Monday, 6 February 2012

Not quite Jewish latkes

Today's recipe will be mostly in picture form. Also, awkwardly formatted.

Grate potatoes, carrots and onions and drain for a while, pressing to remove as much juice as possible. This is a great way to make a mess of your kitchen. I used an ancient box grater. Two hours later and I'm still tearing up from the onions.

Run the piece of stale bread through the food processor. I tried the box grater but it didn't work at all. Mix everything up in a bowl, adding lots of salt and pepper. I ended up doubling up the thyme showing.

Pan fry large spoonfuls in a mixture of butter and olive oil. The oil prevents butter from burning while keeping the great taste of butter. One thing I learned about pan frying on an electric stove top is to give them a half turn, halfway through the fry time. This ensures even browning. Also, be sure to pat down the patties firmly to keep them together better.
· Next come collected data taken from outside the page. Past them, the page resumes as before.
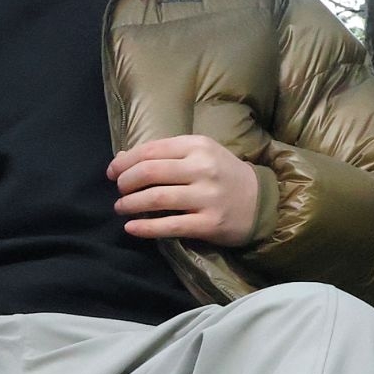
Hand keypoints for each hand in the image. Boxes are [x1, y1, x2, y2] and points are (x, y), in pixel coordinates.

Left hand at [108, 135, 260, 247]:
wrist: (261, 201)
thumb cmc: (222, 175)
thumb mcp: (198, 155)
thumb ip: (164, 154)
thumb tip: (121, 159)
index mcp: (197, 146)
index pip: (151, 150)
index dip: (125, 162)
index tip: (112, 173)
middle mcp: (202, 168)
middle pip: (149, 172)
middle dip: (125, 182)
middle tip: (119, 191)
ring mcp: (207, 196)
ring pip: (156, 198)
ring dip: (130, 204)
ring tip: (121, 208)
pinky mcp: (209, 223)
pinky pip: (169, 225)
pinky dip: (145, 227)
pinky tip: (131, 228)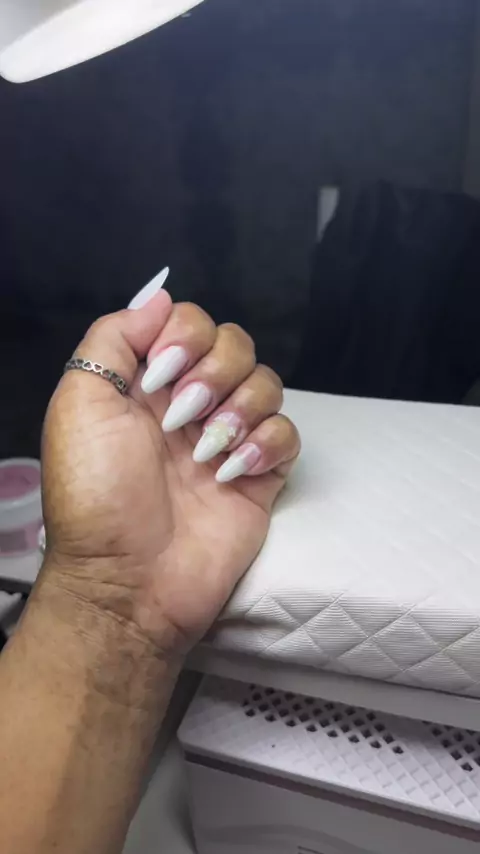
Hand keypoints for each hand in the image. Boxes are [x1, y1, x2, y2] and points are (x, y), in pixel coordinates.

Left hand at [41, 285, 299, 656]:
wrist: (128, 580)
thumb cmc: (96, 494)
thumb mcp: (80, 403)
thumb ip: (114, 338)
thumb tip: (160, 297)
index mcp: (147, 384)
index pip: (188, 322)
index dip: (184, 337)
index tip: (160, 378)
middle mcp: (190, 404)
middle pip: (235, 345)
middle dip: (214, 373)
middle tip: (182, 420)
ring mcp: (228, 439)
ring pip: (267, 384)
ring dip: (240, 411)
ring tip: (207, 455)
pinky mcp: (260, 475)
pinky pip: (288, 434)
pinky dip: (267, 445)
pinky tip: (233, 474)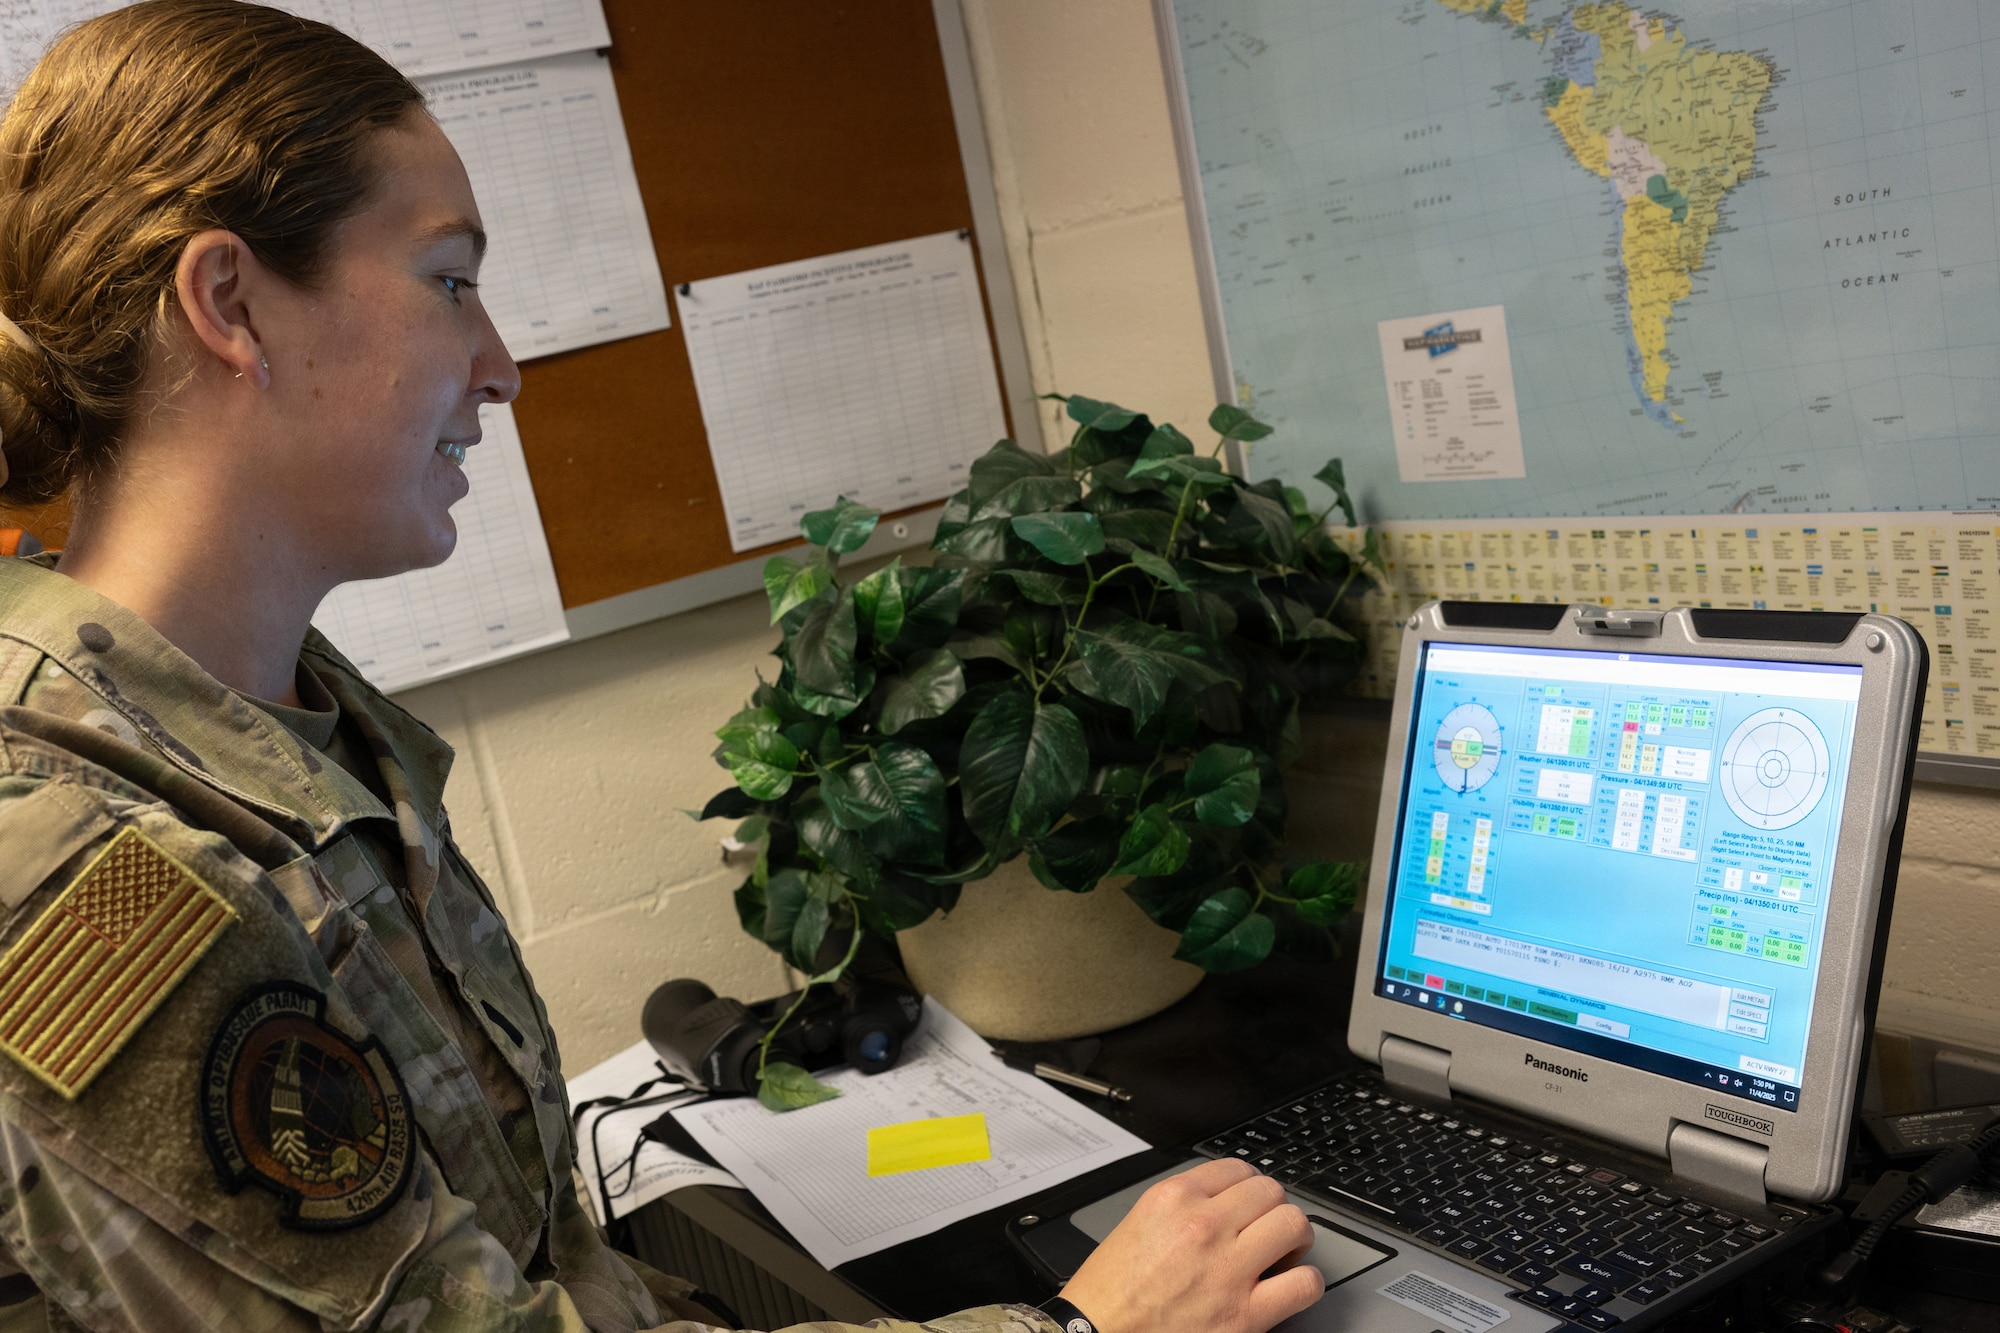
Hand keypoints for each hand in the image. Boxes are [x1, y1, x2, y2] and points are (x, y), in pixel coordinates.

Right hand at [1056, 1158, 1320, 1332]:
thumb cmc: (1108, 1295)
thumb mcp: (1136, 1225)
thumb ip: (1180, 1208)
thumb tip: (1219, 1205)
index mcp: (1172, 1200)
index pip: (1236, 1169)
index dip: (1249, 1185)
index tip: (1249, 1200)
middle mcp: (1203, 1226)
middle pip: (1270, 1192)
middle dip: (1273, 1209)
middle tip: (1267, 1228)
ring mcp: (1228, 1270)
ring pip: (1293, 1225)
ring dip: (1294, 1238)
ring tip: (1284, 1253)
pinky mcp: (1245, 1315)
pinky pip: (1304, 1284)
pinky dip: (1305, 1283)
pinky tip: (1289, 1287)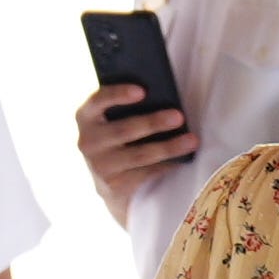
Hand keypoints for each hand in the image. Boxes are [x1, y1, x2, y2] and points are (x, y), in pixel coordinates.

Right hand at [77, 85, 194, 209]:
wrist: (109, 182)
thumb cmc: (119, 137)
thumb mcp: (114, 119)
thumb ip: (126, 107)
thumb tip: (162, 97)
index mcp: (86, 116)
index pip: (97, 100)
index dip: (118, 95)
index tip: (142, 91)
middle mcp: (87, 142)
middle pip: (123, 131)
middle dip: (153, 123)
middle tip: (179, 116)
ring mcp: (99, 167)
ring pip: (139, 155)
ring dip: (168, 147)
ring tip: (192, 140)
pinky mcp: (113, 187)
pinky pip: (146, 173)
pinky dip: (167, 165)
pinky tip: (184, 158)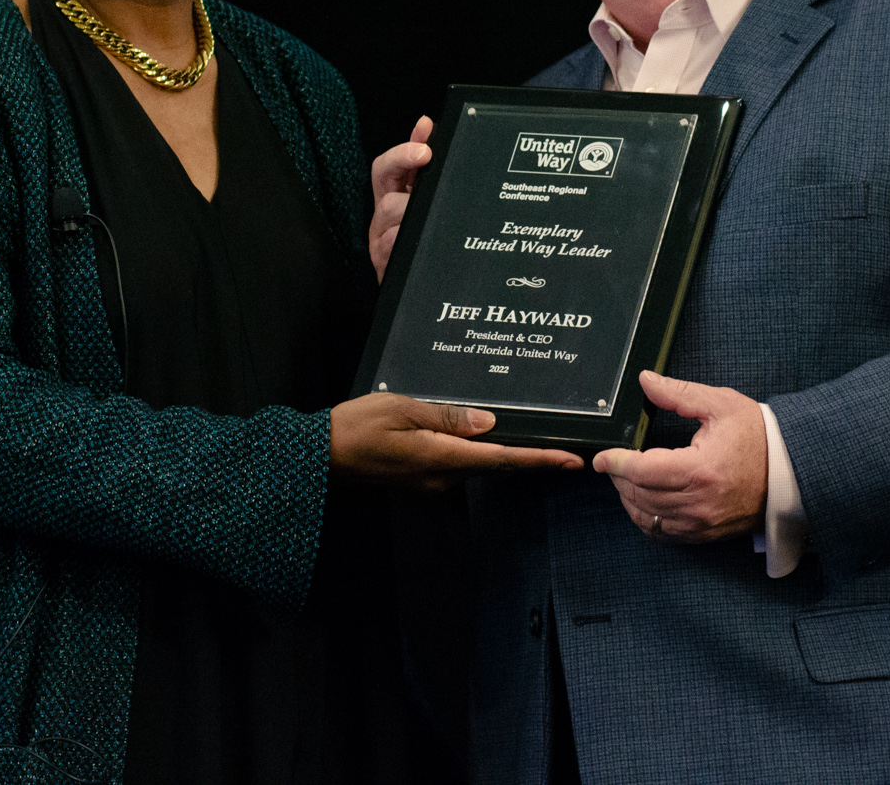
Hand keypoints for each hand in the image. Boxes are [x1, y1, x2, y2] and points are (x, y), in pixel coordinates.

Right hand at [330, 392, 582, 490]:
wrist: (319, 456)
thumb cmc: (355, 428)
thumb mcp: (402, 409)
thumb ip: (448, 416)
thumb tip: (489, 423)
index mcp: (440, 458)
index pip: (502, 460)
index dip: (539, 459)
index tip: (570, 461)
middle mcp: (441, 476)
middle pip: (496, 465)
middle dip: (530, 456)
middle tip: (562, 446)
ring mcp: (430, 480)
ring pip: (478, 464)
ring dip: (504, 453)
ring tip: (530, 436)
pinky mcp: (420, 476)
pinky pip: (458, 463)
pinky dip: (478, 451)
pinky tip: (482, 435)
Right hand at [369, 115, 433, 282]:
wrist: (421, 291)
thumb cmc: (421, 239)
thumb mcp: (424, 197)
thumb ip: (423, 161)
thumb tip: (426, 123)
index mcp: (393, 197)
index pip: (385, 167)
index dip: (402, 154)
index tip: (425, 149)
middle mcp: (383, 217)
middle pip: (384, 188)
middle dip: (406, 176)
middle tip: (427, 167)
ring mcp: (381, 240)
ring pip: (390, 215)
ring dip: (410, 214)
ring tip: (430, 220)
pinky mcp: (384, 264)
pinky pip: (390, 246)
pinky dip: (404, 241)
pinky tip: (422, 244)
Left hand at [592, 370, 767, 542]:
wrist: (792, 472)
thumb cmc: (760, 437)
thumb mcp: (721, 405)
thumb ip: (679, 394)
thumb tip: (646, 381)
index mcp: (701, 469)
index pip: (642, 470)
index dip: (616, 463)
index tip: (602, 456)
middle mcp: (699, 502)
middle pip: (640, 495)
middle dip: (619, 478)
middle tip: (612, 462)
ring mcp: (702, 523)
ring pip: (648, 517)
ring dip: (629, 499)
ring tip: (625, 479)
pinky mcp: (706, 534)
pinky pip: (664, 533)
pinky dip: (646, 518)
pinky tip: (643, 501)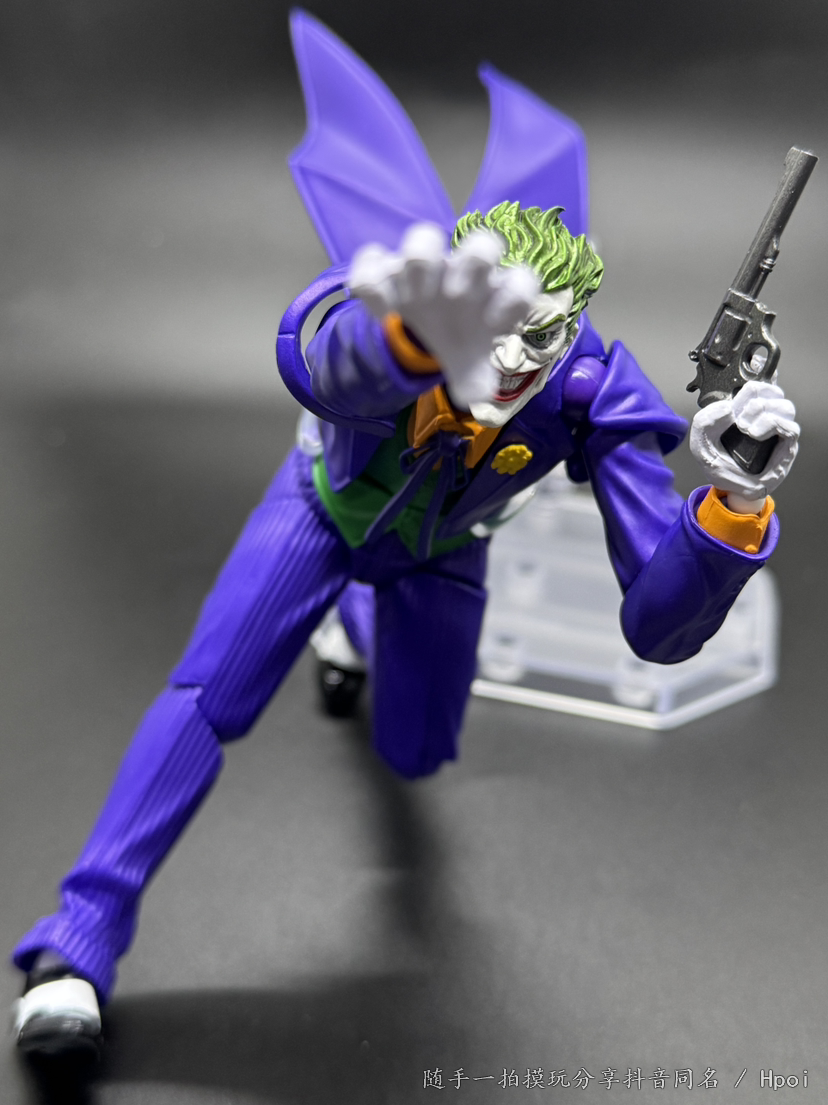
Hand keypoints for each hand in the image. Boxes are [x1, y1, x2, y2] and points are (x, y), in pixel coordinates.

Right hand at [347, 222, 538, 407]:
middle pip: (482, 245)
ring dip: (422, 258)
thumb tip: (476, 398)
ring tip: (417, 295)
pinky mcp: (385, 270)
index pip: (520, 281)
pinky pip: (373, 260)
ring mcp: (424, 267)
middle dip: (472, 265)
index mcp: (492, 294)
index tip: (495, 323)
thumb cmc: (456, 338)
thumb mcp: (468, 365)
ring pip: (425, 237)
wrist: (419, 331)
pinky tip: (380, 311)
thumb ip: (475, 380)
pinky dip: (372, 277)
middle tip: (455, 297)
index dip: (515, 295)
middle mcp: (463, 273)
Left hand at [690, 380, 799, 507]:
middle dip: (750, 398)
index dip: (756, 368)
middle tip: (736, 419)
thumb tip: (727, 407)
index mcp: (743, 408)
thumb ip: (703, 423)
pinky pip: (789, 425)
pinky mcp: (787, 443)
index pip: (757, 380)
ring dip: (760, 412)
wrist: (732, 490)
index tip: (743, 374)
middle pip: (769, 389)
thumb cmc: (720, 465)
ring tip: (745, 429)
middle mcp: (763, 414)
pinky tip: (755, 434)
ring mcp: (777, 427)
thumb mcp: (700, 445)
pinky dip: (771, 425)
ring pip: (783, 404)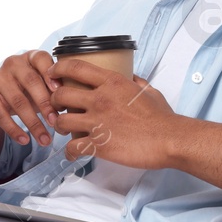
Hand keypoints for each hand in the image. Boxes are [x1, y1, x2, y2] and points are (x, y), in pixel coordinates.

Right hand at [0, 50, 63, 145]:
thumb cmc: (23, 90)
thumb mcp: (38, 86)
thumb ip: (53, 91)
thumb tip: (72, 110)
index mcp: (30, 57)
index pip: (41, 59)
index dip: (51, 74)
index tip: (59, 92)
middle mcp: (13, 63)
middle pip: (31, 82)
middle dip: (45, 104)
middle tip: (56, 123)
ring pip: (18, 102)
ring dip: (33, 123)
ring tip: (45, 140)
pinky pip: (1, 114)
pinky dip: (14, 129)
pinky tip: (24, 140)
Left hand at [49, 57, 179, 170]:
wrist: (169, 139)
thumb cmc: (162, 117)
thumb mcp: (148, 90)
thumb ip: (135, 81)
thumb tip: (130, 75)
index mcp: (112, 82)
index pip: (75, 67)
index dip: (57, 69)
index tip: (52, 74)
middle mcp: (100, 99)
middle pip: (61, 94)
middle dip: (54, 101)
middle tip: (58, 107)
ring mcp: (97, 122)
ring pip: (61, 122)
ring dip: (59, 126)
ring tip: (65, 130)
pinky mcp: (98, 144)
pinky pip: (72, 148)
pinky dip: (69, 152)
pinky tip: (73, 154)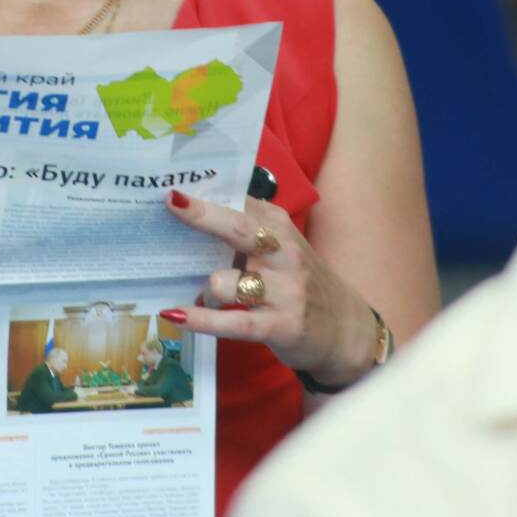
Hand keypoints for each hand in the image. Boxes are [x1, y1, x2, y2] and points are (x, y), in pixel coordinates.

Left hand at [163, 192, 380, 388]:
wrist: (346, 329)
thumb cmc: (301, 283)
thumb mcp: (282, 248)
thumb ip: (247, 231)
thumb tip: (191, 214)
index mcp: (280, 227)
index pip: (241, 203)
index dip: (207, 195)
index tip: (174, 187)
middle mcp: (284, 253)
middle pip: (238, 228)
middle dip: (203, 215)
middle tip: (171, 205)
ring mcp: (284, 290)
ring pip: (226, 281)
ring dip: (205, 289)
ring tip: (203, 296)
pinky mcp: (280, 326)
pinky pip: (231, 322)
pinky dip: (200, 319)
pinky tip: (175, 314)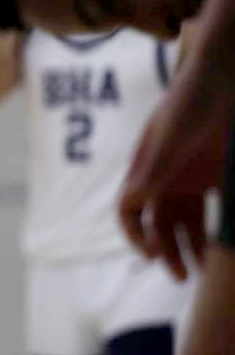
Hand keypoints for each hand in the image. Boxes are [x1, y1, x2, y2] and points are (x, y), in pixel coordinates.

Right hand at [118, 50, 229, 279]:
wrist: (221, 77)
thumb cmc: (188, 102)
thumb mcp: (167, 139)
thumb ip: (151, 170)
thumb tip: (131, 204)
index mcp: (146, 170)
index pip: (130, 210)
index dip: (135, 235)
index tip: (152, 257)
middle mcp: (165, 178)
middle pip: (159, 224)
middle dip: (166, 251)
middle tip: (184, 277)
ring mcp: (192, 179)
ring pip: (186, 224)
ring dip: (191, 248)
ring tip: (207, 273)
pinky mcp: (216, 178)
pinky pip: (213, 212)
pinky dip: (216, 232)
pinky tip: (226, 247)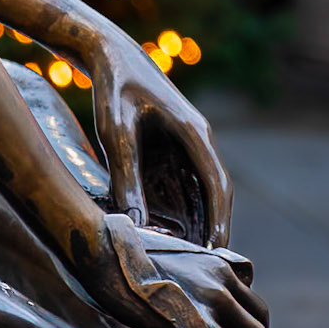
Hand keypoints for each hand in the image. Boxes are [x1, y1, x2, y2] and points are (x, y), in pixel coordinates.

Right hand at [78, 216, 273, 327]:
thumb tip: (197, 293)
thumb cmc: (126, 258)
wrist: (102, 251)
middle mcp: (220, 283)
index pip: (254, 307)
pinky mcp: (197, 324)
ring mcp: (210, 302)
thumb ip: (194, 275)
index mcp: (217, 267)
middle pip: (259, 327)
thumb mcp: (172, 258)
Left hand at [84, 26, 232, 246]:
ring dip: (193, 224)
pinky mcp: (171, 150)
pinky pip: (179, 186)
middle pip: (213, 195)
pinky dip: (175, 211)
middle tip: (204, 271)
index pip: (218, 185)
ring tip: (184, 263)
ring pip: (197, 194)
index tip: (220, 254)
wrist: (108, 56)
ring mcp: (186, 146)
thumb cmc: (114, 88)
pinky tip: (163, 236)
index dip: (221, 221)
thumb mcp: (117, 132)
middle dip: (211, 231)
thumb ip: (127, 176)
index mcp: (195, 133)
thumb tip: (134, 223)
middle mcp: (198, 142)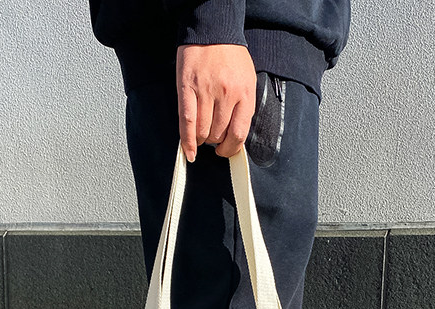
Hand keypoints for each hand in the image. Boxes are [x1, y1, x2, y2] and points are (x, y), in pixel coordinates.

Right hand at [176, 44, 256, 160]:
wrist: (212, 29)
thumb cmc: (231, 56)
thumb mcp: (247, 80)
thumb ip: (244, 107)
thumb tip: (236, 136)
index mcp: (245, 94)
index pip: (239, 134)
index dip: (231, 149)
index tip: (226, 151)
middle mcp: (226, 94)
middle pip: (218, 134)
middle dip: (215, 141)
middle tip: (212, 138)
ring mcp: (206, 91)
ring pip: (202, 131)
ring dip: (201, 139)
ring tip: (201, 135)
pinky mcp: (187, 88)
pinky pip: (186, 121)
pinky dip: (187, 141)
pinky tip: (189, 152)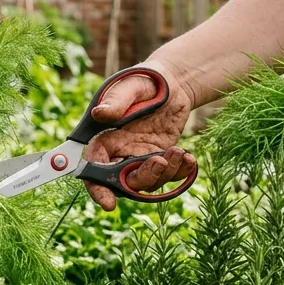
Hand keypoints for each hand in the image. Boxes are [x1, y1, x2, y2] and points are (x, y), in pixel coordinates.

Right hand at [81, 61, 196, 210]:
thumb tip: (100, 114)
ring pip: (148, 182)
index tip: (108, 203)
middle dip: (143, 178)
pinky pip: (168, 175)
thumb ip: (116, 101)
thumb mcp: (129, 86)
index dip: (97, 189)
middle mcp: (119, 153)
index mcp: (103, 139)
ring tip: (179, 152)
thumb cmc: (143, 81)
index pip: (93, 169)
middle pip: (123, 182)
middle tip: (160, 161)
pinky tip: (190, 159)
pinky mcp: (160, 158)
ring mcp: (140, 158)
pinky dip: (180, 172)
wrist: (172, 82)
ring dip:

Serve them up with loads of sour cream, fresh cracked black pepper immediately; eat; and enjoy. Grating the root veggies ensures maximal crispy bits on the outside. The thyme really came through and grating the onion helped boost the flavour level significantly without having any big pieces. This would also be great served on a bed of spinach, and or, with bacon. Garlic would have been a good addition too.